Quello che ha ospitato lo spettacolo in questione è dunque uno spazio trasformatosi negli anni da luogo di dolore e malattia a terreno fertile per la cultura. Sappiamo come all’interno dell’istituzione manicomiale il sapere e il potere medico venissero usati per creare un’idea di malattia mentale tale da giustificare l’esistenza stessa del manicomio e dei suoi metodi coercitvi. Su queste tematiche si confrontarono importanti studiosi come Foucault, Goffman, Szasz e lo stesso Basaglia, giungendo ad esisti che tutt’ora si rivelano estremamente attuali. Oggi, attraverso una forma di sapere differente, più propriamente culturale, l’ex luogo manicomiale si sta trasformando in una possibilità concreta di condivisione e crescita per il soggetto, attraverso un processo di conoscenza, scoperta e sperimentazione di sé, contribuendo alla formazione di un cittadino, si spera, più critico e consapevole.

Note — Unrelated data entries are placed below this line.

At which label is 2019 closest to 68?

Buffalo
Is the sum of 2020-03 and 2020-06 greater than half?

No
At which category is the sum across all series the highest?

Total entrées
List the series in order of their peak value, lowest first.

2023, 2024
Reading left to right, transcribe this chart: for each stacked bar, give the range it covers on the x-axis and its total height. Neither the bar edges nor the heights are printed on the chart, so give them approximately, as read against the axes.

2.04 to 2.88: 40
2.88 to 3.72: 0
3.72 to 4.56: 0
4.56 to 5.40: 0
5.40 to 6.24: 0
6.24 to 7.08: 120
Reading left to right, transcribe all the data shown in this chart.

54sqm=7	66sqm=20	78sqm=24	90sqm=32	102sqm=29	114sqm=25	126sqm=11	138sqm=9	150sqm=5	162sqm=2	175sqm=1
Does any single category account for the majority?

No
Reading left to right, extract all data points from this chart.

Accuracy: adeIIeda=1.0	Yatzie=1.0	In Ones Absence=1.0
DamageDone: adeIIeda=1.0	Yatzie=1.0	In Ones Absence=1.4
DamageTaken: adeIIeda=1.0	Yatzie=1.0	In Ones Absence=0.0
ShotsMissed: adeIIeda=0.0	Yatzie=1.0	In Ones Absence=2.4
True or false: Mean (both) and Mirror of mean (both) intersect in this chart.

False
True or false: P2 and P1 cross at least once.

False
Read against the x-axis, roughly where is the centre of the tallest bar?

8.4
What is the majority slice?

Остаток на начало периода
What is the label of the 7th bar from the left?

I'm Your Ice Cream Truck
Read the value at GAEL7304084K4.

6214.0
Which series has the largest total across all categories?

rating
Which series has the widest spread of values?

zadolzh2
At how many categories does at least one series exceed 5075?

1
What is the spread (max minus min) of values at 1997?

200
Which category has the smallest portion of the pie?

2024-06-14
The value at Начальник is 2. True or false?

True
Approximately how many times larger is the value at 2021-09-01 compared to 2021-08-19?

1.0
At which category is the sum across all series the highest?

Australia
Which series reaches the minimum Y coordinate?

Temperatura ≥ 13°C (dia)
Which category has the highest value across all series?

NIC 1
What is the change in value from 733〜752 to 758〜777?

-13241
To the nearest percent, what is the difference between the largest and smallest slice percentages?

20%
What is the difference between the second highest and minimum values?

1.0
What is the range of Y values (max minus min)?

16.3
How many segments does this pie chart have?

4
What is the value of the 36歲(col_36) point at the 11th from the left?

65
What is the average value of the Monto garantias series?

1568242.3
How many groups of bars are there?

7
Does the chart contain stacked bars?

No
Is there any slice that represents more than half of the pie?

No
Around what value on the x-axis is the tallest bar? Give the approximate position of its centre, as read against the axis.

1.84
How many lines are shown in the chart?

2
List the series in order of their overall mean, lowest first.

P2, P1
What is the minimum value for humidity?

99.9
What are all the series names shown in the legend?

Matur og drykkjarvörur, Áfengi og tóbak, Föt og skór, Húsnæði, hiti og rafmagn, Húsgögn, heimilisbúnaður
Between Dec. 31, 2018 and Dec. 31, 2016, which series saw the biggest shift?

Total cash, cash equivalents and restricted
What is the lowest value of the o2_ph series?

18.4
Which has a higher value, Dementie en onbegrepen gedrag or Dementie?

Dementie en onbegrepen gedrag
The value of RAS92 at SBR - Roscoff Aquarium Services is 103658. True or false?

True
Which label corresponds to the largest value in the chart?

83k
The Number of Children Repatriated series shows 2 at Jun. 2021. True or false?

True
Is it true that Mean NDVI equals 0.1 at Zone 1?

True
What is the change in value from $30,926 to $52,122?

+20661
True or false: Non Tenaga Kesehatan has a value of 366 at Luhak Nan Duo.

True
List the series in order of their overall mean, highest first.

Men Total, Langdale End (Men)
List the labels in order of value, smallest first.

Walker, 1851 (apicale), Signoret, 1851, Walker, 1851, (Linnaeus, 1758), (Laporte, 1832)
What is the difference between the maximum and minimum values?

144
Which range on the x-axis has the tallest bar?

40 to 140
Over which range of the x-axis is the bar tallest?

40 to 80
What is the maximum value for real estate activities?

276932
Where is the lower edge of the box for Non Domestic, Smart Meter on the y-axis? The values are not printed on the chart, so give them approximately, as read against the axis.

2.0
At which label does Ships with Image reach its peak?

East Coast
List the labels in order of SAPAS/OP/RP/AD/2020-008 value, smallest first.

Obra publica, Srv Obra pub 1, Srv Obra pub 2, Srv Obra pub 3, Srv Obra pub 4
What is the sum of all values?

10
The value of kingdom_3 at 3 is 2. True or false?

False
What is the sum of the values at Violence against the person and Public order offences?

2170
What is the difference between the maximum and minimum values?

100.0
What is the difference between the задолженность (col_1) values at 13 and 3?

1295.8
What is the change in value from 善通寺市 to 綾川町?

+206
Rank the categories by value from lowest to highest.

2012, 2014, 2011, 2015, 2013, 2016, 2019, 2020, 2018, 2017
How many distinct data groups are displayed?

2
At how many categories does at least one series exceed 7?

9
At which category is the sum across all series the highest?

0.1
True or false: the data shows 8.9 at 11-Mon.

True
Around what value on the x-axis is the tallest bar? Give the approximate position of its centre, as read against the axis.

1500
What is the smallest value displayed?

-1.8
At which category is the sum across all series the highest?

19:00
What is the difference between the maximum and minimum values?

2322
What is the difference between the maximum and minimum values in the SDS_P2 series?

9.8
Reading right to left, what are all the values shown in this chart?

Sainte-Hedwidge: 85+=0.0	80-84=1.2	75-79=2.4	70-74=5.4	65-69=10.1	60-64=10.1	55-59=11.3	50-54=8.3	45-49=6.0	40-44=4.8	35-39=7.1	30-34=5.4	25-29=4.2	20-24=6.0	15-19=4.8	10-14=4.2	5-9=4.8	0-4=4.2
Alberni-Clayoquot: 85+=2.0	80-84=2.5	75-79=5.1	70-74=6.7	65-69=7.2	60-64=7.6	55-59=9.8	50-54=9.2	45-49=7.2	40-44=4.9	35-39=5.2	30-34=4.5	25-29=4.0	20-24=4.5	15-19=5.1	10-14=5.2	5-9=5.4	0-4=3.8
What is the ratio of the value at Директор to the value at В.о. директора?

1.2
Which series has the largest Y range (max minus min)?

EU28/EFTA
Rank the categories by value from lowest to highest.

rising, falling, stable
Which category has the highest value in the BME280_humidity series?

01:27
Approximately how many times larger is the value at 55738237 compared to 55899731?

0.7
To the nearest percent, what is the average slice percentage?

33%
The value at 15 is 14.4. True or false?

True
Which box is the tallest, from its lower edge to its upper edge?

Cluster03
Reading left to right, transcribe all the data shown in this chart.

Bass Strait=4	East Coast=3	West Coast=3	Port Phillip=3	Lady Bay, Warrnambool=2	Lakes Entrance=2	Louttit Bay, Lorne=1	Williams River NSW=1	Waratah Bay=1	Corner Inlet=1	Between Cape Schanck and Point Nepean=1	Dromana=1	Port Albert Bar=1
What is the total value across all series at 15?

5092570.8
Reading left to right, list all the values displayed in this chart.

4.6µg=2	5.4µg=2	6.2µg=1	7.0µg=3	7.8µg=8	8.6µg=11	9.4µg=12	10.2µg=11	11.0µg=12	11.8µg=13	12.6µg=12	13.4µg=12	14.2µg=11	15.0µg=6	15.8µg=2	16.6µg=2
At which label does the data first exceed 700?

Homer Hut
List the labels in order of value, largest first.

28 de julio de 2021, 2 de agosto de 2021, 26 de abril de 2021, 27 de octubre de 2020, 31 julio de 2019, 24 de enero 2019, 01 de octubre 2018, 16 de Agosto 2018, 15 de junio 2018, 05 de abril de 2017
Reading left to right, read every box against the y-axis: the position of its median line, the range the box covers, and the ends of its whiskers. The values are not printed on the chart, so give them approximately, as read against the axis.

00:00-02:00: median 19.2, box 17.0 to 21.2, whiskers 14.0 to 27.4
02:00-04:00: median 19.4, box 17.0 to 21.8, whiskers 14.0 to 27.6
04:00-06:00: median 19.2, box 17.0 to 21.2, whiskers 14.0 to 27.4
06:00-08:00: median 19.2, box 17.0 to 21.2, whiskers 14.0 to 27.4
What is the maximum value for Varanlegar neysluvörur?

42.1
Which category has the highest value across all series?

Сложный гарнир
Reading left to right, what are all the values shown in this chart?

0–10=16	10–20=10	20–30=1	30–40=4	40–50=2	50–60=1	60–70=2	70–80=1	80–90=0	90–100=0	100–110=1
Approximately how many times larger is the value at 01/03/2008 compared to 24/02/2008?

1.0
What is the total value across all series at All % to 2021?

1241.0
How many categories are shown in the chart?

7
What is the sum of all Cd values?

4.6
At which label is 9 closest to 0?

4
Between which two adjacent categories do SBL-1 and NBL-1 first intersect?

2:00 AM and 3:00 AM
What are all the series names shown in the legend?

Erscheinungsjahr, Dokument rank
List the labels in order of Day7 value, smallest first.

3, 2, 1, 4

Tornando allo spettacolo su Alda Merini, non si fa difficoltà a trovarvi forti parallelismi con questi stessi discorsi. L’angelo biondo sulla scena è un personaggio ripreso da una poesia della scrittrice intitolata Al mio angelo custode che non ha mai imparato a fumare che possiamo vedere come un suo doppio, quello stesso doppio che nella follia spesso partecipa della soggettività dell’individuo. Protagonisti della pièce sono la macchina da scrivere e la musica. Ventiquattromila baci di Adriano Celentano è il brano con il quale inizia la scrittura, che si rivelerà travagliata durante il corso di tutto lo spettacolo: “senza musica – ci dice l’angelo – non c’è amore”. Torna alla mente il momento narrato dalla Merini nel suo testo L’altra verità. Diario di una diversa in cui, durante uno dei numerosi ricoveri in manicomio, il suo medico le diede una macchina da scrivere, invitandola a ritrovare il piacere della scrittura. Com’è la protagonista a ricordarci, in maniera a volte fin troppo retorica, la vita di Alda Merini fu un inno alla vita e all’amore. Una fame d’amore caratteristica dell’uomo che se dura incontrollata tutta una vita comporta facilmente un vuoto, nel quale può emergere il disagio psichico. La poetessa milanese scrisse che “la malattia mentale non esiste, che esistono i dolori e le mancanze ma non la malattia”. In questo troviamo una grande vicinanza con il pensiero di Basaglia il quale sostenne per tutta una vita la distruzione del mito della malattia mentale. Due controverse personalità che, pur da posizioni diverse, hanno dato voce ad una stessa “folle” e visionaria idea.